Background
Glycosylation is a key post-translational modification that can affect critical properties of proteins produced in biopharmaceutical manufacturing, such as stability, therapeutic efficacy or immunogenicity. However, unlike a protein's amino acid sequence, glycosylation is hard to engineer since it does not follow any direct equivalent of a genetic code. Instead, its complex biogenesis in the Golgi apparatus (Figure 1A) integrates a variety of influencing factors most of which are only incompletely understood. Various attempts have been undertaken so far to computationally model the process of glycosylation, but due to the high parametric demand of most of these models, it has been challenging to leverage these models for glycoengineering purposes. Consequently, industrial glycoengineering is still largely carried out using costly and time-consuming trial-and-error strategies and could greatly benefit from computational models that would better meet the requirements for industrial utilization. Here, we introduce a novel approach combining constraints-based and stochastic techniques to derive a computational model that can predict the effects of gene knockouts on protein glycoprofiles while requiring only minimal a-priori parameter input.

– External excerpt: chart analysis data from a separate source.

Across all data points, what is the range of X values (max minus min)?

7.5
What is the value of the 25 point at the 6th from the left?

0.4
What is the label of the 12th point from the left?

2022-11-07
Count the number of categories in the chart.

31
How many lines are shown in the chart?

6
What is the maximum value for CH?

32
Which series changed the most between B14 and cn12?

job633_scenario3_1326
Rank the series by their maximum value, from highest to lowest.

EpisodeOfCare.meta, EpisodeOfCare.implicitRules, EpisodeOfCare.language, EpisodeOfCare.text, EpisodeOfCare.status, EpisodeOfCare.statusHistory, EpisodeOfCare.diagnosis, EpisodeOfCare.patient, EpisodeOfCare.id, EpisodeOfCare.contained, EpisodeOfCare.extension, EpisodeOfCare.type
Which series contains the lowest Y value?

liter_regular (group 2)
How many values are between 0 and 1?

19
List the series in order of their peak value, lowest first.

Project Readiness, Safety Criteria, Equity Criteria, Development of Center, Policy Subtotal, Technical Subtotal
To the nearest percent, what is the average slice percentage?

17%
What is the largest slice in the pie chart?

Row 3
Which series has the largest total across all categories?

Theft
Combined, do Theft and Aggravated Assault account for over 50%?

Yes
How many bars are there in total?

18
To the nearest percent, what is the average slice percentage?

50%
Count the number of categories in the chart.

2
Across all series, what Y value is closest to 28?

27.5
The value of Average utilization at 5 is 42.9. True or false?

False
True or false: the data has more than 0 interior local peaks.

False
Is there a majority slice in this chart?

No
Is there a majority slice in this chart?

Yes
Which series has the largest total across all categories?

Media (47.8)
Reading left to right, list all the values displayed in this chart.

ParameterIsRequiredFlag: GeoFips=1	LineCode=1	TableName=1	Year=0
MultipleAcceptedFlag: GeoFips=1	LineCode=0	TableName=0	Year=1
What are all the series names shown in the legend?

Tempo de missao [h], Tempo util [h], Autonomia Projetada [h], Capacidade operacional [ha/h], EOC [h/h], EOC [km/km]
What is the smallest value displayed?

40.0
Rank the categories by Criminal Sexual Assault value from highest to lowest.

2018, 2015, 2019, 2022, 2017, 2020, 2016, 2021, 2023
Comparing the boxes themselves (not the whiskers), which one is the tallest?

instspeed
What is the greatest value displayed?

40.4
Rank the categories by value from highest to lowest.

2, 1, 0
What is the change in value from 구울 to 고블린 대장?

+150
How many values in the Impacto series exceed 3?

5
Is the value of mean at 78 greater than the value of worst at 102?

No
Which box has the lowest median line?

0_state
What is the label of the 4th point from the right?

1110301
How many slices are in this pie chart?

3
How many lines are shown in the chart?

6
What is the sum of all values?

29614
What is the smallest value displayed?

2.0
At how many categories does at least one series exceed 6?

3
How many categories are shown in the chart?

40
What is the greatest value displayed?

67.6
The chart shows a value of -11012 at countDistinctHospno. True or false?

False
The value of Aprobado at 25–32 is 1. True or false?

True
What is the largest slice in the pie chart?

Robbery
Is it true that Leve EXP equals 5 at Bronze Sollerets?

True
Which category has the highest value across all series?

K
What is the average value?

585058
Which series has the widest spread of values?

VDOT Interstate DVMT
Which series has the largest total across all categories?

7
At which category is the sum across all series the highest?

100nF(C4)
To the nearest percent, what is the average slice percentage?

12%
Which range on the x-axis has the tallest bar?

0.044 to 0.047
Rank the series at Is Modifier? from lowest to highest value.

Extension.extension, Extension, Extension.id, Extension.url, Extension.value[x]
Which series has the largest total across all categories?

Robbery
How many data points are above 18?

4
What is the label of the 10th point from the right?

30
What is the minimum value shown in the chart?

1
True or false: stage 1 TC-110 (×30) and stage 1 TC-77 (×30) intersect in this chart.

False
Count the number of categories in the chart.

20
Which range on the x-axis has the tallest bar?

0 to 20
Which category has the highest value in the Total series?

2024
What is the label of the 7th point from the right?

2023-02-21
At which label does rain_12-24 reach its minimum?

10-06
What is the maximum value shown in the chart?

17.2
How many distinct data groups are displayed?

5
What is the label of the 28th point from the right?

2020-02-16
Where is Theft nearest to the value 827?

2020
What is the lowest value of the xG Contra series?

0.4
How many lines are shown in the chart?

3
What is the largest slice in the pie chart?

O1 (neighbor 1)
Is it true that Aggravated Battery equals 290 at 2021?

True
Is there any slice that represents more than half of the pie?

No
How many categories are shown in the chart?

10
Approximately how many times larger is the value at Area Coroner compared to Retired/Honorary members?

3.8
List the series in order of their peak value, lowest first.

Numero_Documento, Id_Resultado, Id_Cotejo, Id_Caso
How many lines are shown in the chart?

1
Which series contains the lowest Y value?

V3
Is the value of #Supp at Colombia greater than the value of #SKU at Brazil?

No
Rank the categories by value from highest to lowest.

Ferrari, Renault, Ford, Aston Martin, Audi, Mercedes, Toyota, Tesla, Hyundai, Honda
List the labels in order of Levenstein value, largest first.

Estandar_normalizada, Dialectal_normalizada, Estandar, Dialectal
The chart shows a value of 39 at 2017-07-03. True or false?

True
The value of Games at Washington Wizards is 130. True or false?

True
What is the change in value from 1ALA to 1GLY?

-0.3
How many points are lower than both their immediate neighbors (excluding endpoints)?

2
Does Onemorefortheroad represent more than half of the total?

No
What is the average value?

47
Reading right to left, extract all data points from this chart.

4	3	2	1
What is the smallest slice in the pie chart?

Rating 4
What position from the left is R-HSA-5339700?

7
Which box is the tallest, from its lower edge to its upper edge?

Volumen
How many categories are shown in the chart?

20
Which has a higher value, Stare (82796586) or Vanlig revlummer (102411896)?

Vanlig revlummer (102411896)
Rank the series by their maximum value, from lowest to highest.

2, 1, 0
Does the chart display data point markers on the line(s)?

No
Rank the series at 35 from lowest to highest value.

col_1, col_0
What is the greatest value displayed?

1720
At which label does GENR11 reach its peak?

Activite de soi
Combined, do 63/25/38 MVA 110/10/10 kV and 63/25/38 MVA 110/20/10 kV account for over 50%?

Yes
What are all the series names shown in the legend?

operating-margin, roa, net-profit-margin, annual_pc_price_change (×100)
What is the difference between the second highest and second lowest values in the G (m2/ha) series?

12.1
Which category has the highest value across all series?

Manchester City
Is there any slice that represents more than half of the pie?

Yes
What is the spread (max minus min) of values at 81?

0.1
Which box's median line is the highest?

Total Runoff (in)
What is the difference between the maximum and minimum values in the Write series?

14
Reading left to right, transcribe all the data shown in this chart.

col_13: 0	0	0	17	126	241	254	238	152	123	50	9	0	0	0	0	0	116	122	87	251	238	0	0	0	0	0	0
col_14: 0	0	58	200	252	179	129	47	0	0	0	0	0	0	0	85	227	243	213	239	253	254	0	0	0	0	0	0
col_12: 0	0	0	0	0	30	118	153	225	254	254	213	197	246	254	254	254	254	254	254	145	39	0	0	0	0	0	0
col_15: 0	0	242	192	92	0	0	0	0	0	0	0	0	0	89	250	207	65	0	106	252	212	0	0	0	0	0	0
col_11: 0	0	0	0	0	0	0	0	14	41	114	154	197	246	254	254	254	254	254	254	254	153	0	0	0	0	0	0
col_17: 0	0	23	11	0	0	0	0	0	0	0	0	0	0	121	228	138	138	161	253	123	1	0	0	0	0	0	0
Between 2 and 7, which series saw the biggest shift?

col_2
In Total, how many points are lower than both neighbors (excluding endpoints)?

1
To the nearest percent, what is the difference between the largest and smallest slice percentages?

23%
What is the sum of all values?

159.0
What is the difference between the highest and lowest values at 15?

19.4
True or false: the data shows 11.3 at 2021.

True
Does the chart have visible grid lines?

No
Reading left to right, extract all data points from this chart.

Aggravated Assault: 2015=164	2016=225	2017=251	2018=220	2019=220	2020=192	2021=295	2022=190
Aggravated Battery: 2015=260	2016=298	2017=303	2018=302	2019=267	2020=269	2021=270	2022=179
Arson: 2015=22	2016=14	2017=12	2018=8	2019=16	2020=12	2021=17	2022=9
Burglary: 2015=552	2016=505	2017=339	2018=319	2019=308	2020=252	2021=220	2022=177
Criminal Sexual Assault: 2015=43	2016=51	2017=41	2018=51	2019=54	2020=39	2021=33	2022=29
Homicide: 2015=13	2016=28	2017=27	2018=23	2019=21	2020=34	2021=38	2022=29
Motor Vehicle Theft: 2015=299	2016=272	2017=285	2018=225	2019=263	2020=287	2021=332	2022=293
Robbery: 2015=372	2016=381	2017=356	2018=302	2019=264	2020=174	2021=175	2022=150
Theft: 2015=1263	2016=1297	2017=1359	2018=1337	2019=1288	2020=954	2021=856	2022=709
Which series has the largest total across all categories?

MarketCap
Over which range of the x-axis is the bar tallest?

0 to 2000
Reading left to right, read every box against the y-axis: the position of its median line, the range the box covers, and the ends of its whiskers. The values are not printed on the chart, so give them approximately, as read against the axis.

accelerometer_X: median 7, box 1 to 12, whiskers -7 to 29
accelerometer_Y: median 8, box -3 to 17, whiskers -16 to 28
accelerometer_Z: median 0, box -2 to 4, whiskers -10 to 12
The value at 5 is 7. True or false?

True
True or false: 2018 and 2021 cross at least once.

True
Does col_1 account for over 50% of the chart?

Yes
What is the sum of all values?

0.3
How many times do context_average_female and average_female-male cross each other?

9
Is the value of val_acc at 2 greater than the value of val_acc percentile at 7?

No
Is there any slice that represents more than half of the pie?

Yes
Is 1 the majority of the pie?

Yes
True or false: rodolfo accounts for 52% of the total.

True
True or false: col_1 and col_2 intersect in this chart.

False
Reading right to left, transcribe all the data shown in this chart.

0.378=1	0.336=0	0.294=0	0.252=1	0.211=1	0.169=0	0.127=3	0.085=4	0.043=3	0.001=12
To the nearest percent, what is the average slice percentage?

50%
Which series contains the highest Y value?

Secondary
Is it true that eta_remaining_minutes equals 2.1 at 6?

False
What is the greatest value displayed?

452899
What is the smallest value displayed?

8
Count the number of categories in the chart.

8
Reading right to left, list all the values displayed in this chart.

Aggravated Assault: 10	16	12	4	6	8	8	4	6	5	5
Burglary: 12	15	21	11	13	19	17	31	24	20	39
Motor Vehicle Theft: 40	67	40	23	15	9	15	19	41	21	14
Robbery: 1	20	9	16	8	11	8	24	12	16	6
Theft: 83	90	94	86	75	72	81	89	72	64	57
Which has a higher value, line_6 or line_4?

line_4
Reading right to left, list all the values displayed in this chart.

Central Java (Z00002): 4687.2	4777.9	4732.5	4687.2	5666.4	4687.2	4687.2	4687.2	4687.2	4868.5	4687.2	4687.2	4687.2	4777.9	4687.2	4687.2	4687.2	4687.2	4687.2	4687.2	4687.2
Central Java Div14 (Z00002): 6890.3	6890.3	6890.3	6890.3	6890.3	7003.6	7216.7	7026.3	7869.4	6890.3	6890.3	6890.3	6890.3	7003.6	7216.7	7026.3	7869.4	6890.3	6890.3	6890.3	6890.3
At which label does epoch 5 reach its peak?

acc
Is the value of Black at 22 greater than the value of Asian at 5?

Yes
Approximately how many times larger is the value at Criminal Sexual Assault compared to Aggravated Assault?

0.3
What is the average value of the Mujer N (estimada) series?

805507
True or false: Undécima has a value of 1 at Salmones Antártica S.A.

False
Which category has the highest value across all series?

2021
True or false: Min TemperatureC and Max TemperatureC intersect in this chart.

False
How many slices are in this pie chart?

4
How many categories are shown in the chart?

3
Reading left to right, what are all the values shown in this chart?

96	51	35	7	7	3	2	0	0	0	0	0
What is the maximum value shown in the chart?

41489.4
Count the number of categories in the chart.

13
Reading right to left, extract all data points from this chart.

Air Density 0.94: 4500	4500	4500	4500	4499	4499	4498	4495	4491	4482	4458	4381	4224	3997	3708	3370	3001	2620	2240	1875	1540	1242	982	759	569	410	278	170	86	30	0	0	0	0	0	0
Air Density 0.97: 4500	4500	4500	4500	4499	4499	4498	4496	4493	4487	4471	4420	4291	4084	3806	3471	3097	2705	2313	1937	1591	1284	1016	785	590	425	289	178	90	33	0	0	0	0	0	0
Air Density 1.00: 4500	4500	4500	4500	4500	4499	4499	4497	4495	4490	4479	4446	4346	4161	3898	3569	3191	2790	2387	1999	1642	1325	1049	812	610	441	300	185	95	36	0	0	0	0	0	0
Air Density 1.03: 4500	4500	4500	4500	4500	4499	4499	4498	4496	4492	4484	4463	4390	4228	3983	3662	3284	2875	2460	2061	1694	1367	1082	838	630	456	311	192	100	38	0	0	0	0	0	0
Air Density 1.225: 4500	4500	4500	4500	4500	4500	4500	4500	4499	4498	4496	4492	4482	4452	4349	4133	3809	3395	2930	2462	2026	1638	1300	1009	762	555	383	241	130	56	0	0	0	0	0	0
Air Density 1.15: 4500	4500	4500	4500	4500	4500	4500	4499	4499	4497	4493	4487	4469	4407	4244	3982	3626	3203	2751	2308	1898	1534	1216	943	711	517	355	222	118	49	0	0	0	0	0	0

(a)Glycosylation is the outcome of a complex reaction network where the glycoprotein is successively processed by several enzymes in a sequence of Golgi compartments.(b)In the model glycosylation is conceptualized as a random walk (Markov chain) starting in the initial Man9GlcNAc2 glycan and reaching a certain secreted glycan with a certain secretion probability. (c) Secreted glycans are modelled as absorbing states of the Markov chain that transition to themselves with probability 1, once they have been reached. To fit the unknown transition probabilities, the user inputs the experimentally derived glycoprofile of the protein of interest. (d) The deduced transition probabilities are arranged in a Markov transition matrix that gives the probabilities of transitioning from any glycan (rows) to any other (columns). (e)To model an enzyme knockout, the corresponding transition probability is set to 0. Optimization is used to adjust the alternative transition probabilities to maintain a probability sum of 1 for every glycan affected by the knockout. (f)Wildtype and Fut8 knockout glycoprofile of CHO-S secretome (black bars), together with the glycan frequencies as predicted by the model (red bars).
Computational approach
We use the COBRA toolbox to generate an in-silico representation of the N-glycosylation network. The stochastic transition of glycans through this reaction network is modeled as a Markov chain where secreted glycans are represented as absorbing states (Figure 1B,C). After the user has submitted an experimentally derived glycoprofile on a specific protein (for instance, obtained from a cell culture grown under standard conditions, Figure 1C), sampling methods are used to deduce the unknown probabilities of transitioning from one glycan to another in the network. These transition probabilities are concisely assembled in a Markov transition matrix (Figure. 1D). After this fitting procedure, enzyme knockouts are modelled by setting particular transition probabilities to zero and adjusting the remaining probabilities through optimization (Figure 1E).